于是找上了張大壯這個熟人,再由張大壯牽扯上王量和卷毛。
四個人,盯梢的盯梢,做計劃的做計劃。
在返程的火車上,學拐賣婦女兒童那樣,用迷藥將來要貨款的李長生和許青山兩人帶下了火車。
“之后,俺們也沒猶豫,也怕那兩家伙醒來再折騰出啥事兒。”
“俺們四個就一不做二不休,連夜把他倆帶到了山里,趁著藥性沒過,就、就把人宰了。”
“至于那筆貨款,俺們四個就、就平分了。”男人白著臉交代。
審訊室一時無聲。
所以,來要貨款的李長生和許青山,甚至連自己為什么會死都不知道,就被拋尸荒野了么?
“咚!”
孫所長狠狠砸了下桌子。
“你爹苦,別人的爹娘孩子就不苦了?畜生!”他摔門出去。
很快,在犯人的指認下,公安在山里找到了他們拋尸李長生和許青山的地點。
但或許是因為四人只意思意思的挖了個坑,根本擋不住山里的野獸。
所以孫所長他們到時,除了幾塊破破爛爛的衣料和碎骨頭,再無其他。
這樣的一幕,讓李長生和許青山的家人,當即就哭喊著暈死了過去。
不是說好了,說好了能讓他們把人帶回家的嗎?
可是人呢,他們好好的人呢?
明明先前出門的時候都好好的,怎么就、就啥都不剩了呢?
寒風凜冽,哭聲泣血。
這樣的一幕,別說血親家人了,就是旁觀的人,也沒一個能受得了的。
會計媳婦已經知道是自己大嘴巴才牽扯出了這樣的事。
她撲通一聲跪去地上,瘋了一樣扇自己巴掌:“對不起,對不起,都是我的錯,是我嘴長,我該死,我該死!”

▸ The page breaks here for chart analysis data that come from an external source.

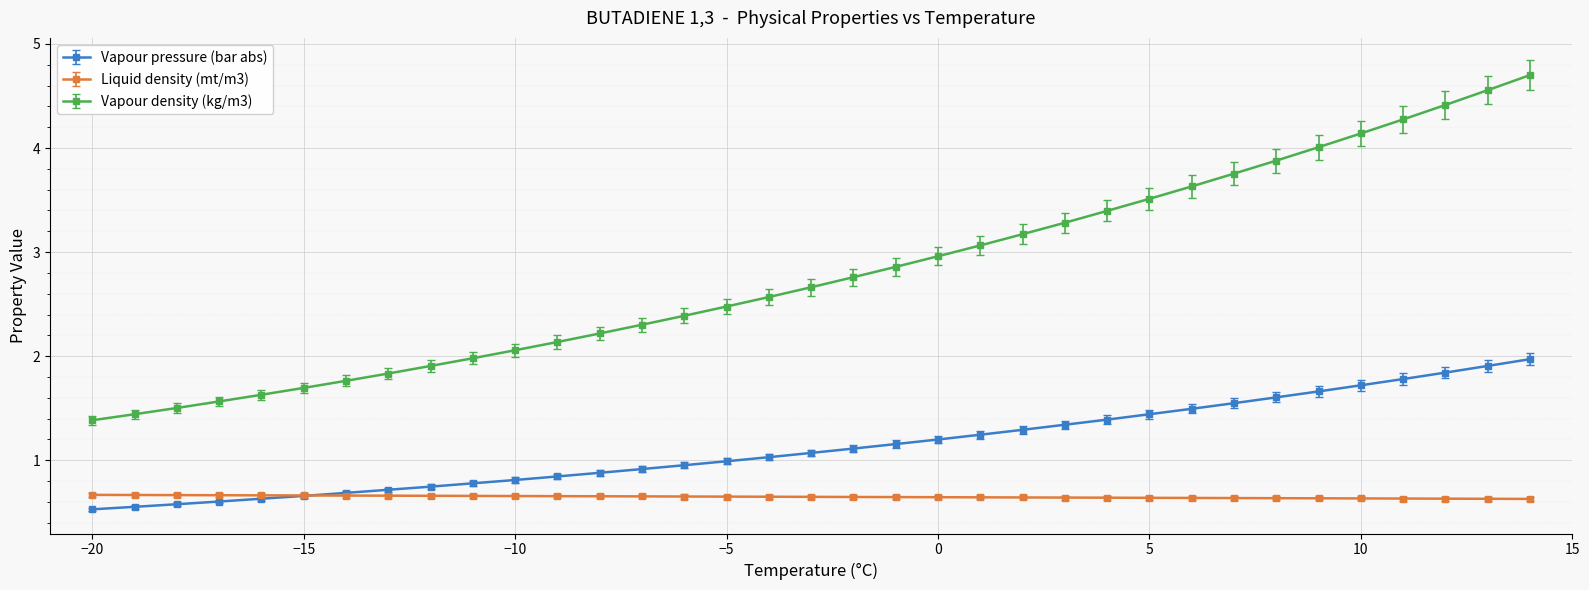

What is the maximum value for Vapour density (kg/m3)?

4.7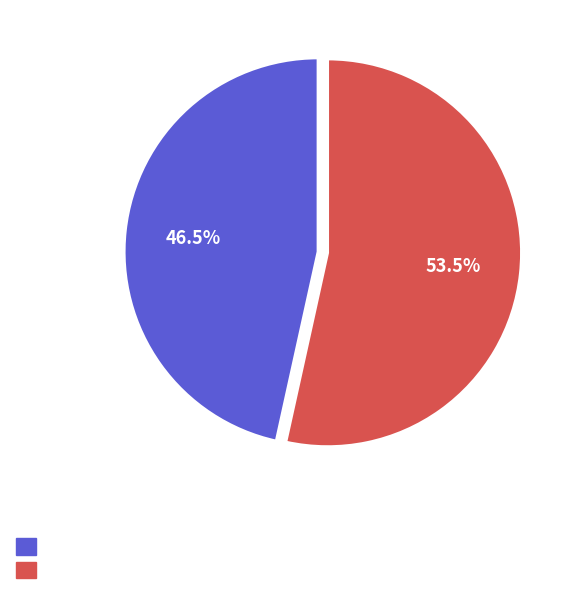

Does any single category account for the majority?

Yes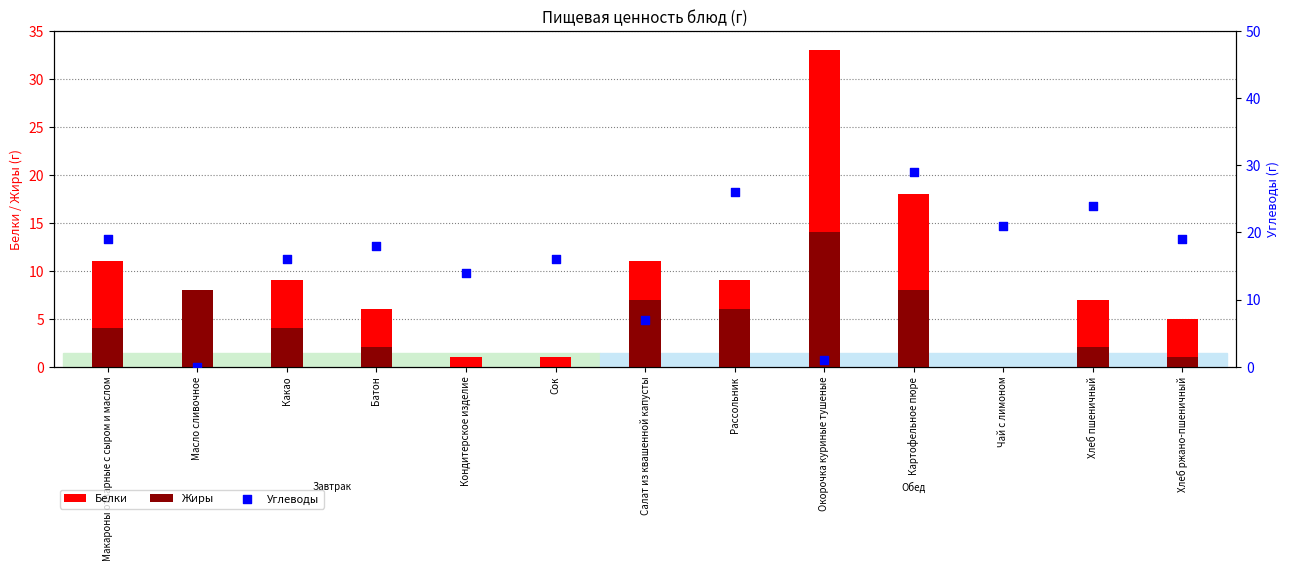

What are all the series names shown in the legend?

Белки, Жиры, Углеводы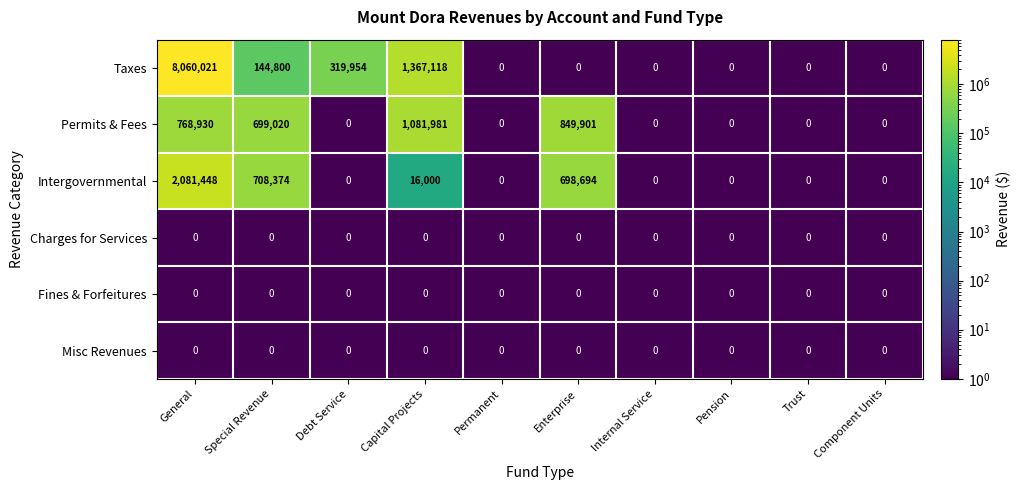

What is the sum of all Permits & Fees values?

3399832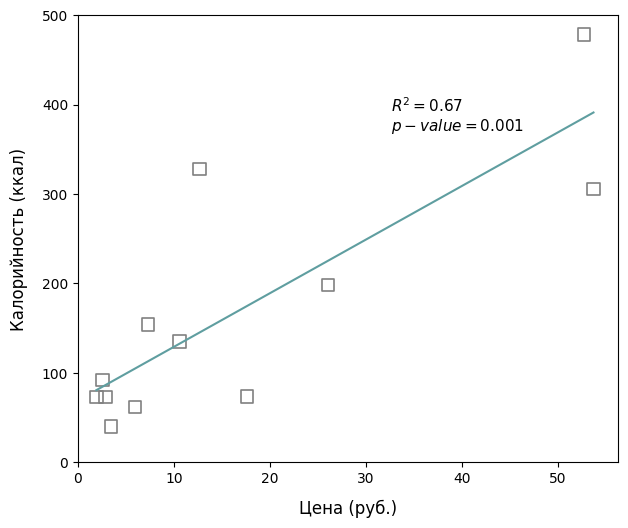

What is the average Y value?

167.7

旁邊,一起跟來的會計,也臉色慘白的跪了下去:“怪我,怪我。我不該沒個把門兒,啥事都拿回家說。怪我,我該死,李兄弟,許老哥,我對不住你們啊!”
他重重磕下頭去,一下又一下,很快就磕紅了頭。
卻沒有任何人去勸阻他們。
一時間,山里除了悲戚的痛哭,就只剩巴掌和額頭撞地的聲音。
風過,卷起林間枯黃的落葉。
案子終于水落石出,可有些人,卻永遠留在了荒蕪的山里,再也再也回不去家鄉。